Now, you see that what you want is infinite sequences of automata
that are consistent. Both yes and no are consistent with
undefined, but yes is not consistent with no. Then two automata
are consistent when they give consistent answers on the same input.
This can be extended to automata that compute other kind of
answers. For example if they compute colors, such as red, blue, green
..., you can add the undefined color which is consistent with all
others. If the answer is an infinite sequence of digits such as those
of $\pi$, then each digit can be consistently and independently
replaced by undefined so that $3.14\bot\bot\bot\bot...$ is consistent
with $3.1415\bot\bot\bot\bot...$ and with
$\bot.\bot5159\bot\bot\bot\bot...$, but the latter two are not
consistent with $3.1416\bot\bot\bot\bot...$. Actually, in this sense, $3.1416\bot\bot\bot\bot...$ is not an approximation of $\pi$. We say that an answer is
better defined than another when it contains all the information that
can be found in the other one, and possibly more. This is actually a
partial ordering.
I will not develop further these theoretical aspects, which is a bit
awkward when based on Turing Machines. The point is that these
concepts lead to the idea that computation domains (whether data or
machines), form mathematical structures such as lattices, in which
infinite object can be adequately defined as the limits of infinitely
increasing (i.e. better and better defined) sequences of finite objects. Defining the infinite
sequences requires some more apparatus, and a notion of
continuity. This is fundamentally what Dana Scott's theory of
semantics is about, and it gives a somewhat different view of the
concepts of computability.
Then, Turing machines, or other formal devices that can do "infinite
computation" can be defined as limits of sequences of finite
approximations of the machines, that are better and better defined.
The same is true for whatever data the machines compute with, whether
input or output.
The simplest document I ever read on this is a hand-written set of
lecture notes by Dana Scott, often referred to as the Amsterdam
lecture notes. But I could not find it on the web. Any pointer to a
copy (even incomplete, as I have part of it) would be welcome.
But you can look at other early publications by Scott such as
Outline of a Mathematical Theory of Computation.

Recorded information:
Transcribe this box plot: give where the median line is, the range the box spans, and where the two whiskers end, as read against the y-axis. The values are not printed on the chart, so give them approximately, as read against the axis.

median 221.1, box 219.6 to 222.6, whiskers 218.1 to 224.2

Task list:
**a)** In the text on consistent automata and computation domains, rewrite the paragraph that begins "Now, you see that what you want" as a short list, keeping its main facts.
**b)** Copy word for word the part of the text on consistent automata and computation domains starting at "The same is" and ending at "would be welcome.".
**c)** Carry on the text on consistent automata and computation domains from the point where it stops.

Expected results:
**a)**
- The goal is infinite sequences of automata that are consistent.
- Yes and no are each consistent with undefined, but yes is not consistent with no. Two automata are consistent when they give consistent answers on the same input.
- This extends to automata that compute other kinds of answers. For colors such as red, blue and green, an undefined color can be added that is consistent with all the others.
- For an answer that is an infinite sequence of digits, such as those of π, each digit can be consistently and independently replaced by undefined.
- So 3.14⊥⊥⊥⊥... is consistent with 3.1415⊥⊥⊥⊥... and with ⊥.⊥5159⊥⊥⊥⊥....
- The latter two are not consistent with 3.1416⊥⊥⊥⊥..., which in this sense is not an approximation of π.
- One answer is better defined than another when it contains all the information found in the other, and possibly more. This relation is a partial ordering.

**b)**
The same is true for whatever data the machines compute with, whether
input or output.
The simplest document I ever read on this is a hand-written set of
lecture notes by Dana Scott, often referred to as the Amsterdam
lecture notes. But I could not find it on the web. Any pointer to a
copy (even incomplete, as I have part of it) would be welcome.

**c)**
Back to the initial example of the question
These approximation concepts apply to data as well as to programs. The
function fact
is defined recursively, which means that it is the
least fixed point of a functional that can be used to compute a
sequence converging finite approximation of fact
. This sequence of
more and more defined finite functions converges to an infinite entity
that is what you call the function fact
.
But if you use array lookup, you can do exactly the same, with your
code containing larger and larger tables which are all finite
approximations of the infinite table of precomputed values of fact
.
Each of these array can actually give an answer for any integer, but
the answer can be $\bot$ (undefined) when the table is not defined
enough (big enough). The table look-up algorithm too must be defined
by a sequence of approximations, as it computes with an infinite
table.
It is true that, if you consider the elementary TM model of
computation, such an infinite array cannot be expressed in that
formalism. It does not mean that it would not make sense. A Turing
machine could have a second tape that is supposed to be initialized
with the tabulated values of some functions such as fact
. It does
not change the computational power of the TM, as long as that function
is a computable one, i.e. as long as the table can be initialized with
an infinite computation of another TM that can compute all
argument-value pairs for the relevant function.
But in practice, you cannot complete an infinite computation. Hence the right way to do it is to compute the table lazily, i.e. to fill entries only when needed. That is precisely what is done with memoization, which is the answer I gave you, with different justifications, for your previous question.